Congressman Voices Support for Lifting Cuba Travel Ban

Fifty years after the revolution that turned Cuba into a Communist state, President Barack Obama has made some motions toward lifting the 50-year old American embargo against travel to the island. People with family in Cuba may now visit their relatives, for starters.

But some Americans— and the politicians who represent them— want Cuba to become completely accessible.

This week, Congressman Sam Farr, a Democrat from California explained his reasons for supporting the “Freedom to Travel to Cuba Act.” Joining him at New York’s headquarters for the United States Tour Operators Association (USTOA) were Robert Whitley, USTOA president; Lisa Simon, president of the National Tour Association; Geoff Thale, program director at the Washington Office on Latin America; and Angelica Salazar, the Cuba Policy Outreach Coordinartor at the Washington Office on Latin America.

“We're here because there's a new wind blowing in America about lifting the travel ban on Cuba,” Congressman Farr began. “The new wind is that Obama got elected, and got elected in Florida, and won the vote of Cuban-Americans under the age of 32. The future of Cuban-American relationships by that generation is expressed in their interest in normalizing trade and normalizing travel— particularly travel.”

Farr acknowledged that there is opposition to lifting the embargo, and mentions two major groups (perhaps, somewhat ironically, representing both the left wing and right wing) that want it to remain: the business world and human rights organizations. “The human rights people want transparency,” he said. “There are human rights violations in Cuba, but this frozen policy hasn't done anything to improve them.

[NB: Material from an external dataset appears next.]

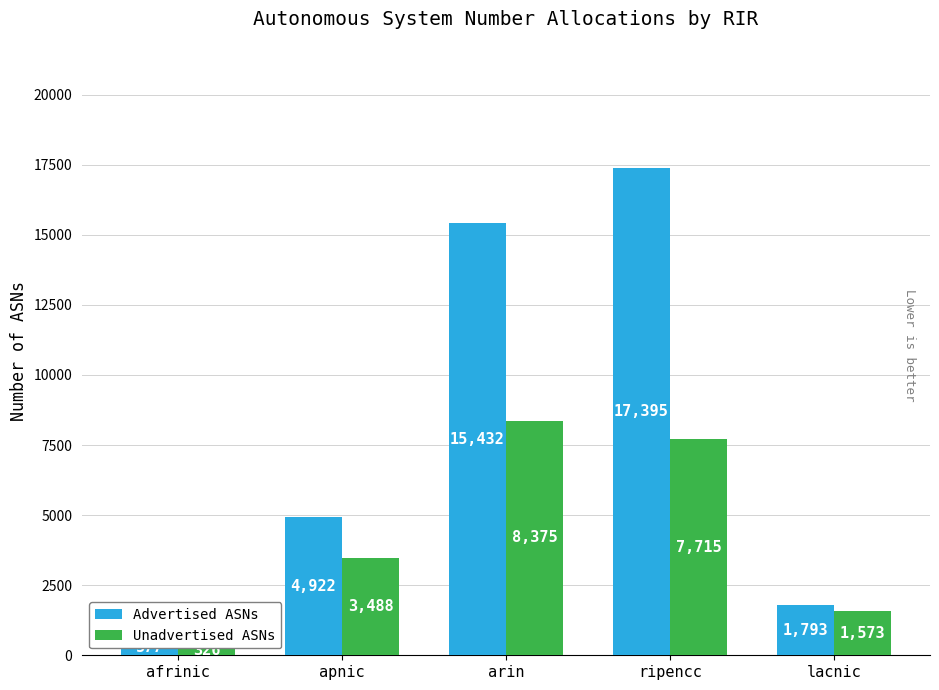

What is the difference between the highest and lowest values at afrinic?

251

Let's try something different. And for the business community, it's an opportunity. Right now, when we're trying to recover from a historic recession and we're looking for ways to jump-start the economy and get a lot of people hired, this is what you call a ‘shovel-ready’ issue. You can lift that travel ban and put a lot of people to work.”

“If we withhold tourism,” Simon added, “the economy won't collapse. Isolation has not helped human rights; engagement will.”

Farr said that he has significant support from Congress already. “We've got a bill in both the House and the Senate, and we have a record number of pro-sponsors,” he said. The bill needs 218 votes to pass in the House, he continues, and 181 representatives want to have their names attached to it. 30 more say they're in favor, but don't want their names attached. Politicians, he said, need to hear from their constituents in order to get the final votes necessary to pass the bill.

Just as congresspeople are representatives of their constituents, travel agents are representatives of their clients—and, as Salazar pointed out, they can wield a significant amount of power in that position. “We need agents contacting congresspeople as representatives,” she said.

Farr eagerly agreed, pointing out the irony of the United States government condemning a Communist government’s interference in its citizens’ lives— while simultaneously forbidding American travel agents from selling travel to Cuba. “The government is telling agents that they can't do their jobs,” he said.

“The opposition is really based on emotion,” Congressman Farr said. “It's based on hatred for the Castro regime and what Castro did during the revolution—taking away [people’s] private homes, their businesses and their lifestyle...Thousands of people had to come to this country and start all over again. But the children and grandchildren of those same people are the ones who voted for Obama, so now is the time.”

Ultimately, he said, the major impact of the embargo is that the only people in the Americas who can’t visit Cuba…are Americans.